Work required: Up to and including the line bearing "padding:5px 13px 0", output every line of the entries exactly as written, starting from the first; pictures stay out.
┌──
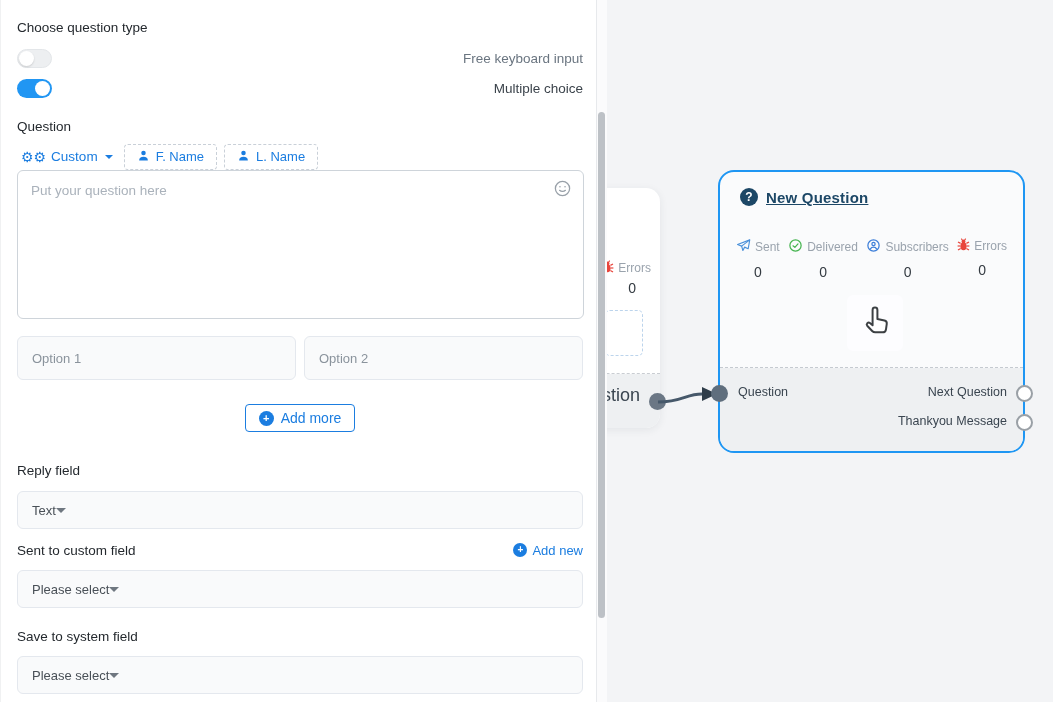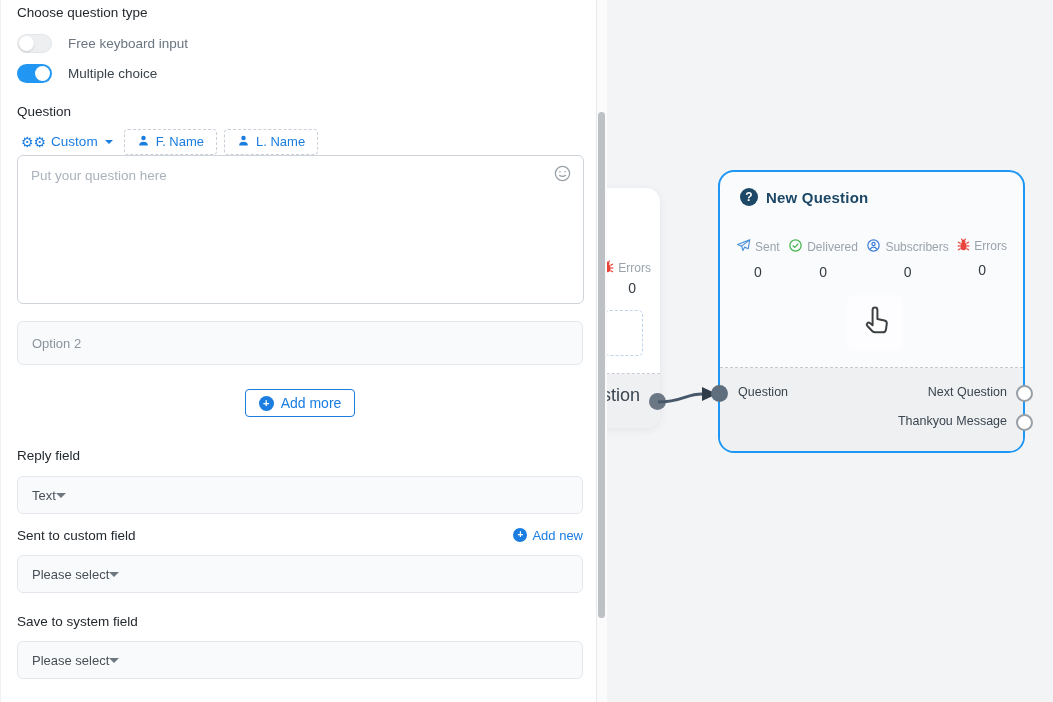--- a/index.html
+++ b/index.html
@@ -65,7 +65,7 @@
   
   .panel { position:absolute; left:0; top:0; width:597px; height:702px; background:#fff;
     border-right:1px solid #e7e9ec; border-left:1px solid #f0f1f2; z-index:10;
-    padding:5px 13px 0 16px; }
+    padding:20px 13px 0 16px; }
   .form-label { font-size:13.5px; color:#24292e; }
   .lbl-choose { margin-bottom:14px; }
   .toggle-row { display:flex; align-items:center; gap:16px; margin-bottom:11px; height:19px; }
└──
Output of the exercise:
--- a/index.html
+++ b/index.html
@@ -65,7 +65,7 @@
   
   .panel { position:absolute; left:0; top:0; width:597px; height:702px; background:#fff;
     border-right:1px solid #e7e9ec; border-left:1px solid #f0f1f2; z-index:10;
-    padding:5px 13px 0 16px; }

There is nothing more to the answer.